I’m certainly not an experienced designer in the field, but I have to disagree with most of the points you make here.

“Yet surely decisions over information architecture should take precedence over layout. Grids encourage certain information architectures.”

I disagree. They are both interconnected and should rely on one another to make things work. This reminds me of Jeffrey Zeldman’s quote: “Content precedes design. Design in the absence of content is not design, it’s decoration.” I also don’t think grids encourage certain information architectures. I think they enforce ALL information architectures. The whole purpose of using grids is all about usability and information architecture, not simply to make a design look nice.

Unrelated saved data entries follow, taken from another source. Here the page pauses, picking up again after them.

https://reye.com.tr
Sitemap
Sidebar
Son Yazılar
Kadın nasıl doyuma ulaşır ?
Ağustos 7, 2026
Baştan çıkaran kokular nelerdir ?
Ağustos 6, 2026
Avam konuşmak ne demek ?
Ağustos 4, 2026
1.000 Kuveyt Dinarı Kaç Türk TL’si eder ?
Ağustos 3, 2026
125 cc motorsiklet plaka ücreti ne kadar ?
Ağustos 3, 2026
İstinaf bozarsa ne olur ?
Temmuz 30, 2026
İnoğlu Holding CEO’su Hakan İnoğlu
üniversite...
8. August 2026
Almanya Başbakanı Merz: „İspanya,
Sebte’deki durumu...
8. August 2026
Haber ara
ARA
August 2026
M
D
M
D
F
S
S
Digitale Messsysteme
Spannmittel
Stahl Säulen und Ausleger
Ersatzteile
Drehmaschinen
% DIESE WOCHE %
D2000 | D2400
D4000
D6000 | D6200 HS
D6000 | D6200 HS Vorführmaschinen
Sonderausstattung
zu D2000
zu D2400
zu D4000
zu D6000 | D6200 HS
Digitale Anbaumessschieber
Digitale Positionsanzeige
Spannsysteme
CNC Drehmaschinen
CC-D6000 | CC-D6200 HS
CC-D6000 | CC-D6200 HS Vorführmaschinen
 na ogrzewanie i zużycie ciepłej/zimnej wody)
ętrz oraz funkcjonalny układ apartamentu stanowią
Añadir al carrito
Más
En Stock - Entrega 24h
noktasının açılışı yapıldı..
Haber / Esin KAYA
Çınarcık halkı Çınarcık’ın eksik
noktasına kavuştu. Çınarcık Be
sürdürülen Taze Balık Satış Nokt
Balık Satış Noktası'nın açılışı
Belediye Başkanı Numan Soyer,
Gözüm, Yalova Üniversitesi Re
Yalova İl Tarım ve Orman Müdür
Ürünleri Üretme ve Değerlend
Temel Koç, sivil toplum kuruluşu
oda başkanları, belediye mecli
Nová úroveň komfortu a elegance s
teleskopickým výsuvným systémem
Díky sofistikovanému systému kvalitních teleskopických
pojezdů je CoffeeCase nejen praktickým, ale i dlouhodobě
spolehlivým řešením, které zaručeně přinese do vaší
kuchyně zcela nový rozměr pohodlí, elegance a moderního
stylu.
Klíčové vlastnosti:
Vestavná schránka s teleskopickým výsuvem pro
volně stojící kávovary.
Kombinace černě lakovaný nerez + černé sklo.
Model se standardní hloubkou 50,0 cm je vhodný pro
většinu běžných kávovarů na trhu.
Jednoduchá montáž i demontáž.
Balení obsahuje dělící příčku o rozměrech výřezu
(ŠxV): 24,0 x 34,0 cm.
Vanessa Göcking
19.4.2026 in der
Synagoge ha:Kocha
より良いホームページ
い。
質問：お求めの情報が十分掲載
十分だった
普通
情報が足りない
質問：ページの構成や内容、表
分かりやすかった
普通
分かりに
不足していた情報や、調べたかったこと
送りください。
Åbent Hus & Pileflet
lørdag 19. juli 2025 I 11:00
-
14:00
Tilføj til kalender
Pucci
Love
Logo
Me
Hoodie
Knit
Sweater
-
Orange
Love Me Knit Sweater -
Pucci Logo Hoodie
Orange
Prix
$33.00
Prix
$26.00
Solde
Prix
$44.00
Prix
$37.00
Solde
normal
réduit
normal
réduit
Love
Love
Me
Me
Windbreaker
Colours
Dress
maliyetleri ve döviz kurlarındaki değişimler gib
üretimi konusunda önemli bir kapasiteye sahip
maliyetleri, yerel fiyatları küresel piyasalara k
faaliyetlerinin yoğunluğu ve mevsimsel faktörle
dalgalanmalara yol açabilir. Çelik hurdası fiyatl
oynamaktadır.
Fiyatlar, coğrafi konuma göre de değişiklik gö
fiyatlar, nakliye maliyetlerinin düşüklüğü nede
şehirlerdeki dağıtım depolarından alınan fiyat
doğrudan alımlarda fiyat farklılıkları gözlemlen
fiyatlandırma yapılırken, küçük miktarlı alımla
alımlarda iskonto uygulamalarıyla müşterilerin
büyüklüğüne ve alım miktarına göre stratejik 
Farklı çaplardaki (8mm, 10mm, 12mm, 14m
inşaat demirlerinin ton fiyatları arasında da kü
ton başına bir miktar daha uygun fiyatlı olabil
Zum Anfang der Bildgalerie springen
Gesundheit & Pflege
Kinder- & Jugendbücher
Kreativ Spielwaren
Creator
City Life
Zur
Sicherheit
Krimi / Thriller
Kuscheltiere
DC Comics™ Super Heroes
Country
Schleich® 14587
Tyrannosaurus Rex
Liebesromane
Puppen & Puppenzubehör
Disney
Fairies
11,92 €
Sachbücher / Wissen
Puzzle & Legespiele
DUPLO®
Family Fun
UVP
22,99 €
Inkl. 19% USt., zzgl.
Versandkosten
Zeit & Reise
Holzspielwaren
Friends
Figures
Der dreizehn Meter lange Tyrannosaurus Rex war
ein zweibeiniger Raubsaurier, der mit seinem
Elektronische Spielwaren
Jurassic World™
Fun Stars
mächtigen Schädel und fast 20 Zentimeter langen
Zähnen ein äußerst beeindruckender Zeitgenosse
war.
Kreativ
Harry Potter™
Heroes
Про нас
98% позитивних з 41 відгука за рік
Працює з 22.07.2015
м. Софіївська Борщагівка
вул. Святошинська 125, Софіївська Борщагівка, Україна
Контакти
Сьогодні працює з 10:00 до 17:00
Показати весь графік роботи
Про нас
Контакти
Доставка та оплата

“Different online texts may require different structural approaches. If a designer is seeking to replicate a newspaper layout on the screen then a grid would be entirely appropriate. But is a grid appropriate for an encyclopedia entry? An advert for a pram on eBay? An online store? A blog?”

A grid is easily manipulated. A one column design is still based on a grid. Cut it in half and you have two, then four, then eight, then sixteen (and so on). I think a grid is suitable for almost any type of design online, it merely depends on how you choose to utilize the grid structure.

It’s nice to see the other side of the argument, though. :)

Thanks for the detailed reply.

I don’t dismiss grids per se. This blog has uses a 3 column grid (17em widths, 3em margins).

What I’m getting at is the apparent belief that by using a stricter grid a page becomes more readable. A complicated grid encourages the placement of more elements on the page. The Yahoo example is apposite, I think: removing elements from the Yahoo page would make it more readable, navigable etc. (This is what Google does). Designers should be aiming to make their grids as simple as possible, not just more consistent. (Thereby making their own work simpler as well).

Look forward to seeing something on your blog!